After independence, the street became a rendezvous for entertainment as artistes would thrill entertainment and peace starved Zimbabweans, finally free from the shackles of colonialism.

Different artistes marked their journeys to fame from this popular street.

Some think that preachers pioneered using the street as a pulpits to preach the gospel. No, it was in fact solo guitarists like the late Jackson Chinembiri ‘Sinyoro’ of the Dzemagitare fame who started off from the previously prohibited First Street.

He used to entertain people enjoying their take-away lunches and others waiting for their loved ones at the pedestrian traffic only street.

Long beard and brown suits were his trademarks.

“First Street reminds me of the good old days, I used to meet my girlfriend in First Street were Sinyoro used to play his acoustic guitar.

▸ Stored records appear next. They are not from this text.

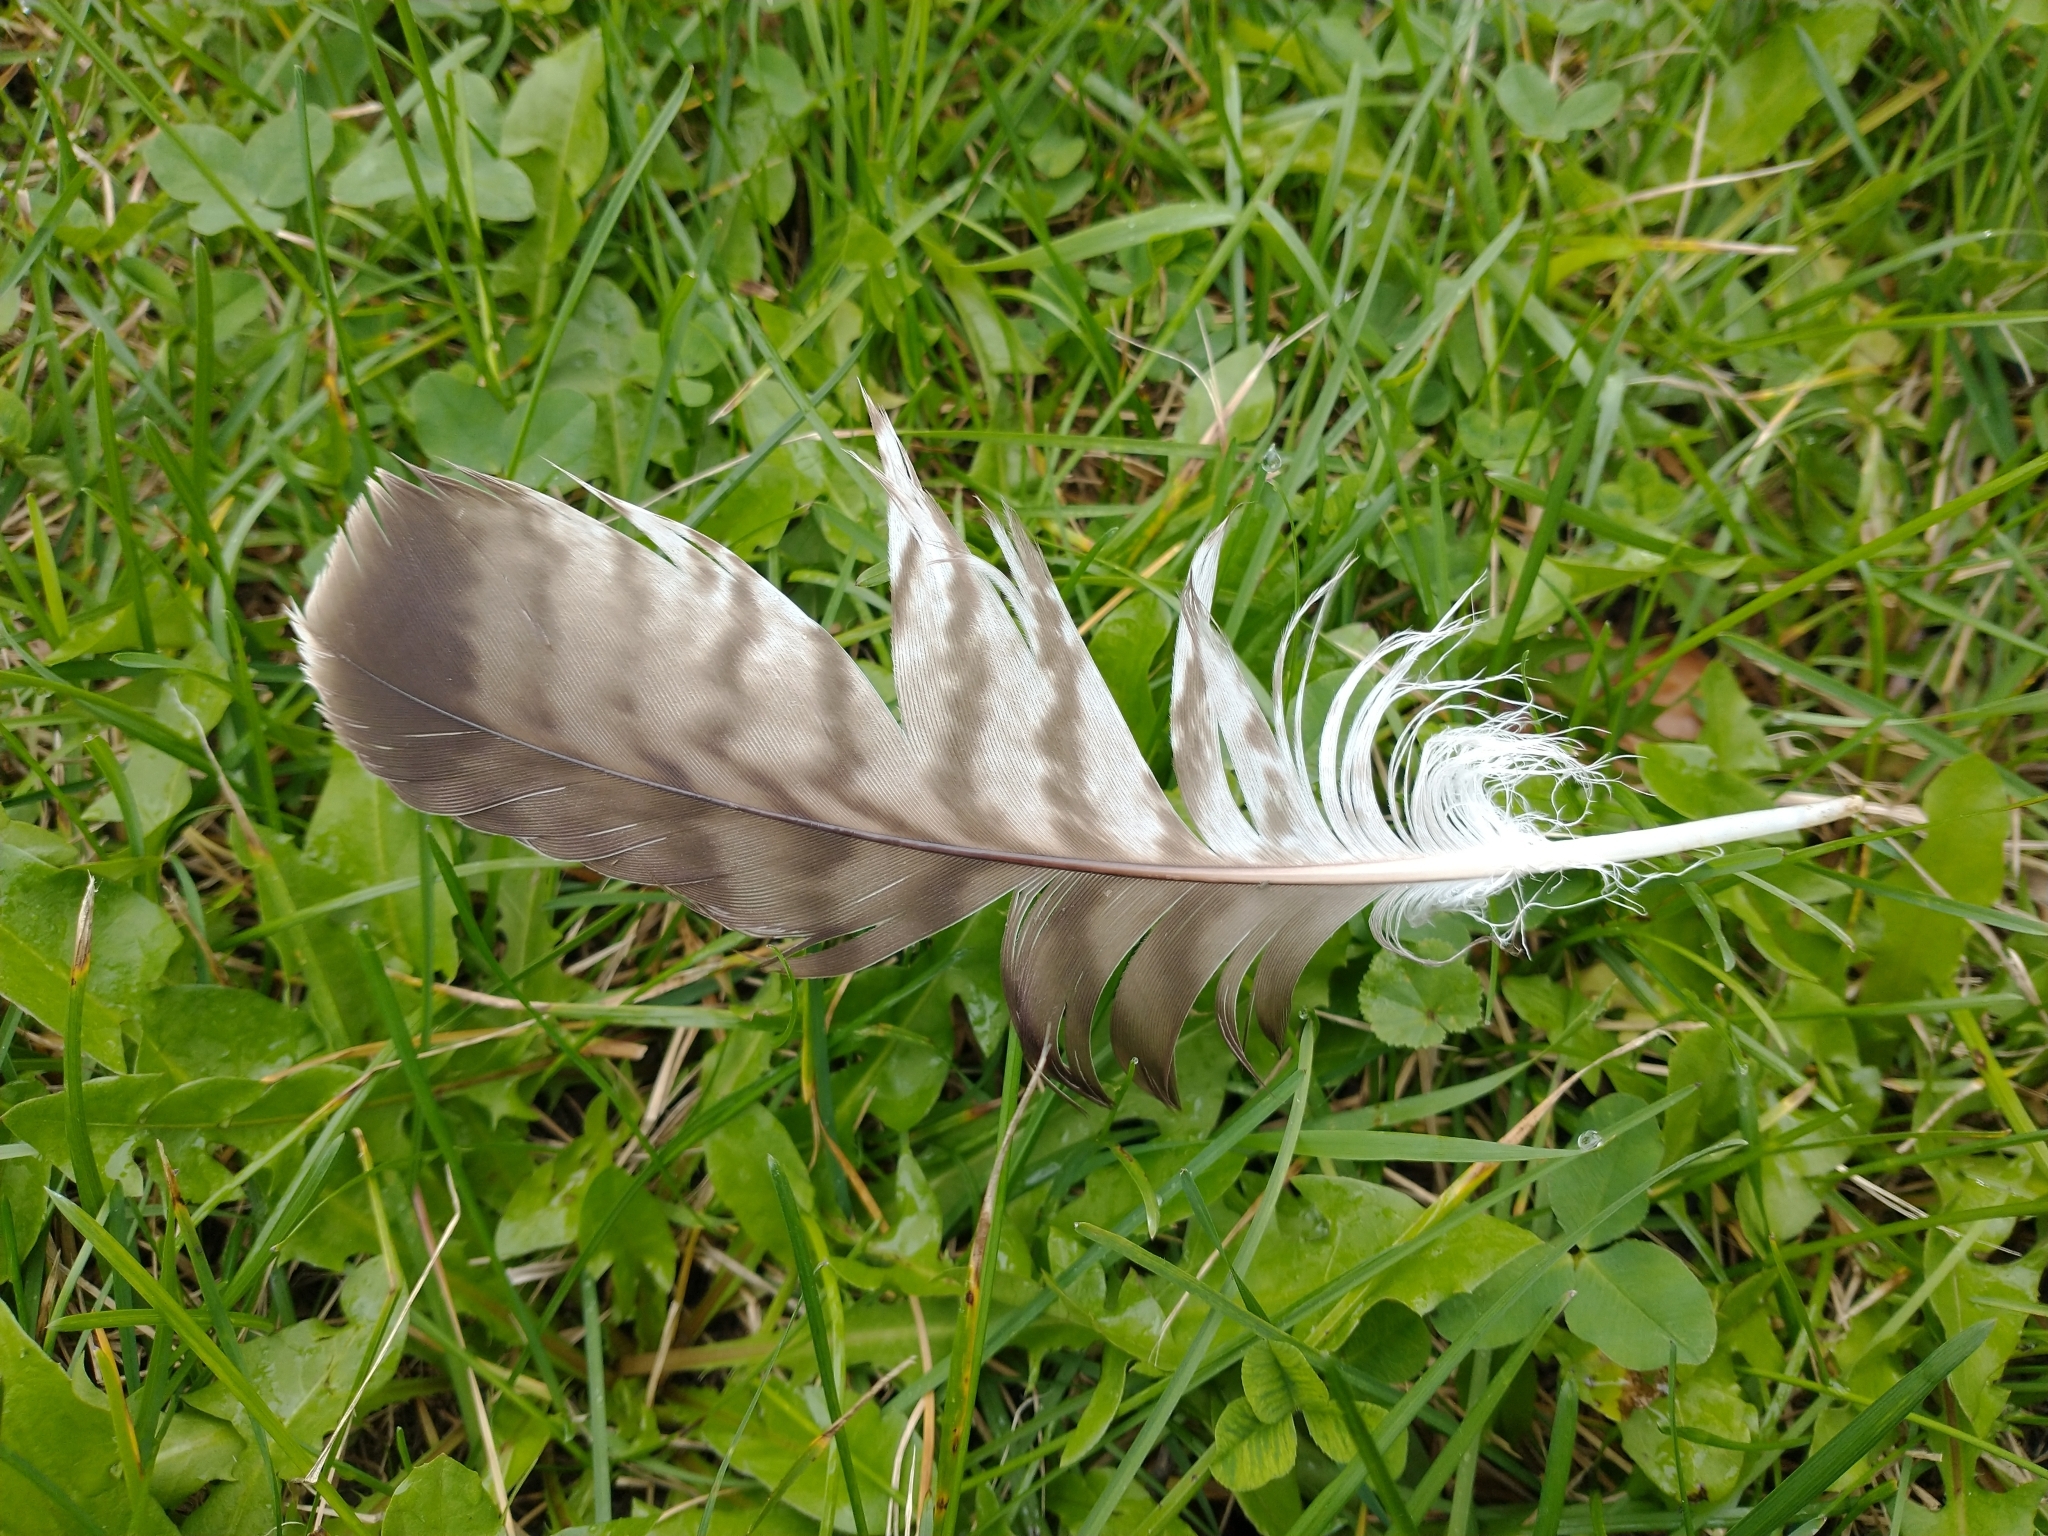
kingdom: Animalia
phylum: Chordata
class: Aves
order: Accipitriformes
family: Accipitridae
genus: Buteo
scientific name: Buteo jamaicensis
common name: Red-tailed hawk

There were no cellphones then and we would make appointments to meet on First Street,” says Nyasha Panda.

First Street brought familiar radio voices to the people as they watched live musical performances for free.

Those who could not afford visiting movie houses sought entertainment along First Street and some even met their lifetime partners while enjoying entertainment on the street.

John White, who mostly performed in trains also met his fans in First Street rubbing off the infamous colonial memories.

“I was elated to meet John White in early 1980’s playing his acoustic guitar on First Street and I will never forget the day and that same day l met my boyfriend who is now my husband,” said Violet Sangana.

First Street’s entertainment history will not be complete without mentioning a magician popularly known as Wasu who was a regular entertainer then. He was famous for conjuring tricks of walking on a wire and lifting a piece of railway line using teeth.

Wasu also staged solo comedy coupled with diplomatic demand for money to conduct his tricks. He used to conduct his entertainment shows barefooted, shirtless, and sometimes in a tattered overalls.

“Wasu was a great entertainer, he asked for payment first before doing what he knew best. It was rare for me to get into town and leave without visiting First Street for entertainment and I enjoyed his jokes and how he would walk on a wire,” said Gibson Homera.

Freddy Manjalima popularly known as Kapfupi rose to fame on First Street with his street theatre dramas along with fellow actors Marabha and Jeffery Chikwesere popularly known as Aphiri before they were recognized by ZBC Tv. Theirs was a continuation of what used to happen soon after independence when First Street opened its gates to its own.

The liberation of the Zone explains why First street in a walking zone, which was the main reason whites prohibited blacks from using it, something that few bon frees know about. It was a colonial thing, yet its importance is enduring in more ways than one. Street shows and dramas were made for First Street.